You started working on exoplanet research back when many people doubted its legitimacy. What motivated you to research exoplanets, and how did you deal with public skepticism?
What motivated me to work on exoplanets is the adventure of exploring something new. At the time I ignored the skeptics. I’ve had people tell me I couldn’t do things before and I ignored them then as well. Also, I wasn’t 100% sure I would stay in astronomy research after graduate school, so I had nothing to lose.
Many people think astronomy and astrophysics deal with ideas very far from real life. I’m also passionate about astrophysics, and I’ve been asked multiple times by my parents and friends why something so far from everyday life is important. How would you answer these questions?
The bottom line is there is no way to explain it. My grandfather told me if I was going to be a scientist it should be a geneticist—something practical. However, I do have some canned answers for when I get this question.
One of my canned answers involves reflecting on the purpose and past impacts of pure research. Huge advancing discoveries are almost always serendipitous and come after huge investments in seemingly random pure science. GPS navigation is one many people can relate to. Ask those people if they’d like to live without GPS. The people fooling around with rockets decades ago, didn’t do so to create GPS for us, but their experiments led to GPS in a roundabout way. Lasers for non-invasive medical surgery is another example of physics research that decades later is something we can’t live without. There are so many other examples.
Another answer I give is: should an advanced society appreciate great art and music? Scientific exploration could be included in this category.
I also tell people that exoplanets and astronomy are accessible to all, and encourage young people to go into STEM fields. Young people who are interested in astronomy don’t all go into astronomy, and even those that do often work in other sectors. For example, space defense is a multi billion dollar industry and key for many countries. People with astronomy PhDs can go into that field.
As an astrophysicist, you study objects hundreds of light years away and are arguably one of the people most acquainted with the true scale of the universe. How has your research affected your view on everyday life?
It definitely gives perspective.
I\’m sure you\’ve encountered countless difficulties while doing research. What was the most difficult thing that you encountered during research, and how did you overcome it?

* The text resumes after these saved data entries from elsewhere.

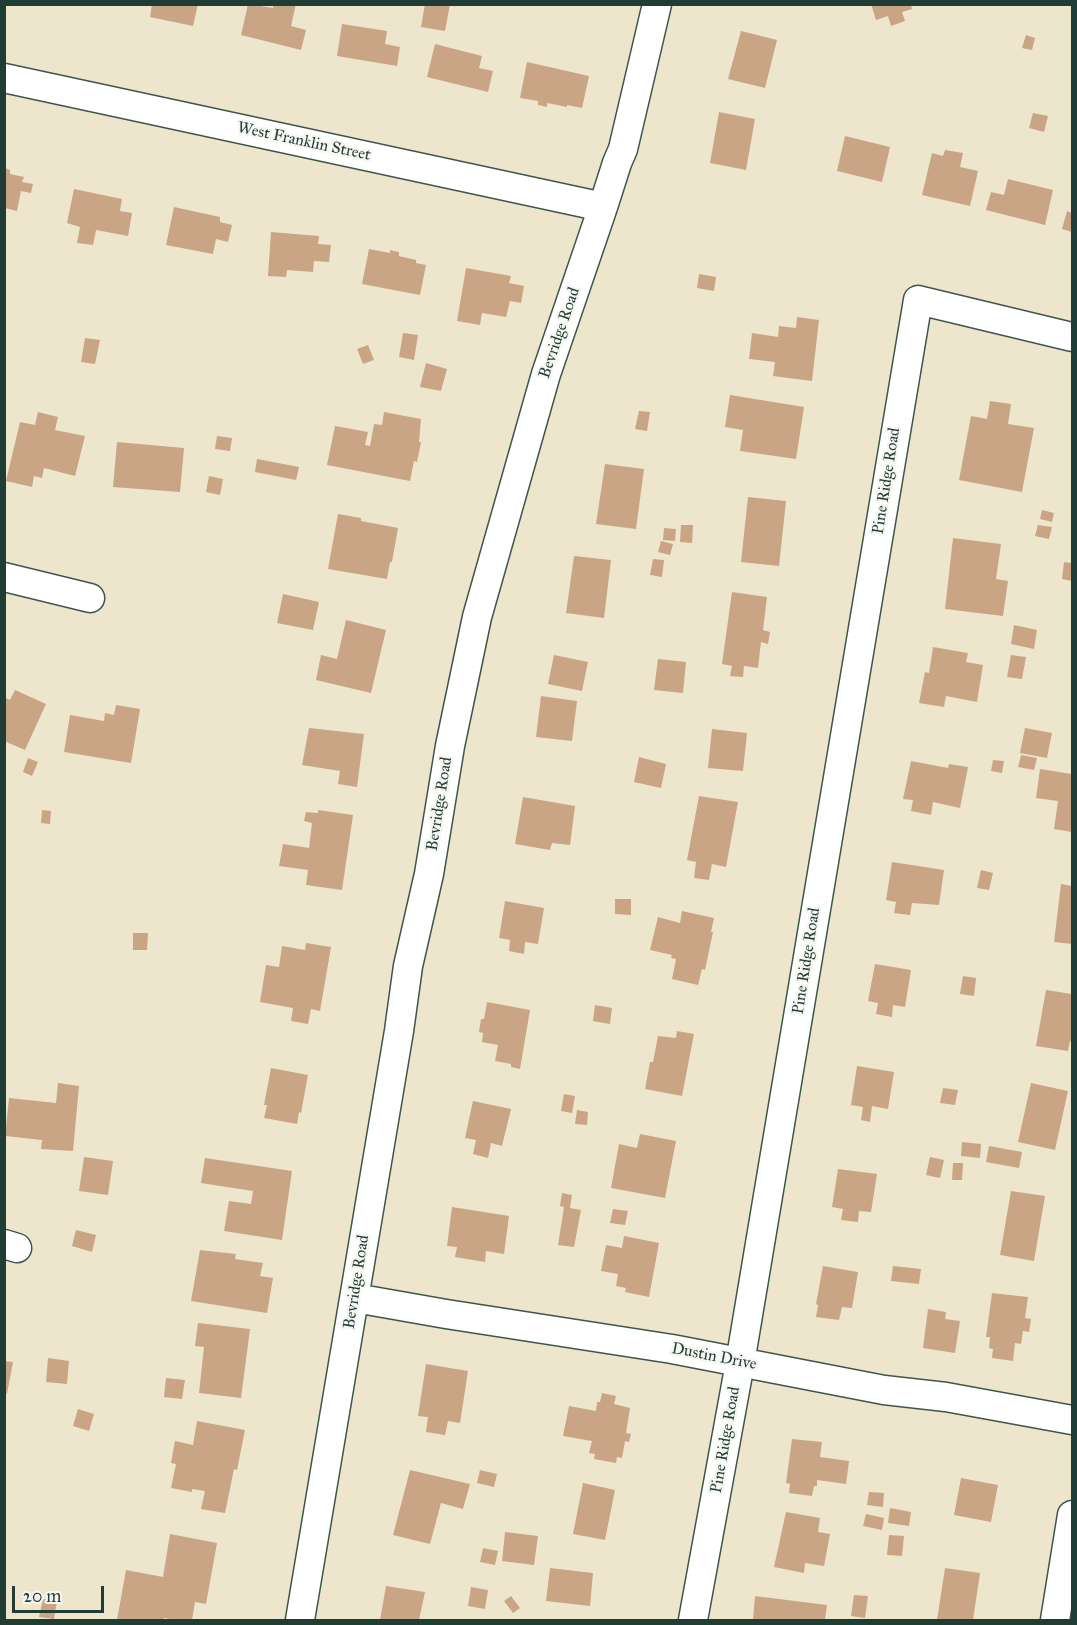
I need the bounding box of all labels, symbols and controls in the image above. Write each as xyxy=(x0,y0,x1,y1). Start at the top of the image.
street label: West Franklin Street xyxy=(236,119,372,165)
street label: Bevridge Road xyxy=(535,285,585,381)
street label: Pine Ridge Road xyxy=(869,426,905,536)
street label: Bevridge Road xyxy=(423,756,457,852)
street label: Pine Ridge Road xyxy=(789,906,825,1016)
street label: Bevridge Road xyxy=(340,1234,374,1330)
street label: Dustin Drive xyxy=(670,1339,758,1375)
street label: Pine Ridge Road xyxy=(707,1385,745,1495)
scale bar xyxy=(15,1574,106,1612)
text: 20 m xyxy=(23,1585,61,1607)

It’s the long haul. In high school and college you work for week-to-week deadlines, but in research, investing in something can take years or decades. I think staying the course and developing a good strategy is the most difficult thing.
Being a scientist is definitely a stressful job. What do you usually do to unwind – what are your hobbies outside of research?
Thanks to COVID-19, I’ve started hiking with my teenage boys. Last week we did a 10 mile 4200 feet elevation gain hike in the New Hampshire White Mountains. Apart from hiking, I also like reading fiction.
What do you think are the key character traits of good scientists?
Integrity is so important. So is curiosity and persistence.
What advice do you have for students interested in going into science?
Get a peer group for support. Listen to your own inner voice and not to what others say. Work hard. Find something you love doing that you are also good at!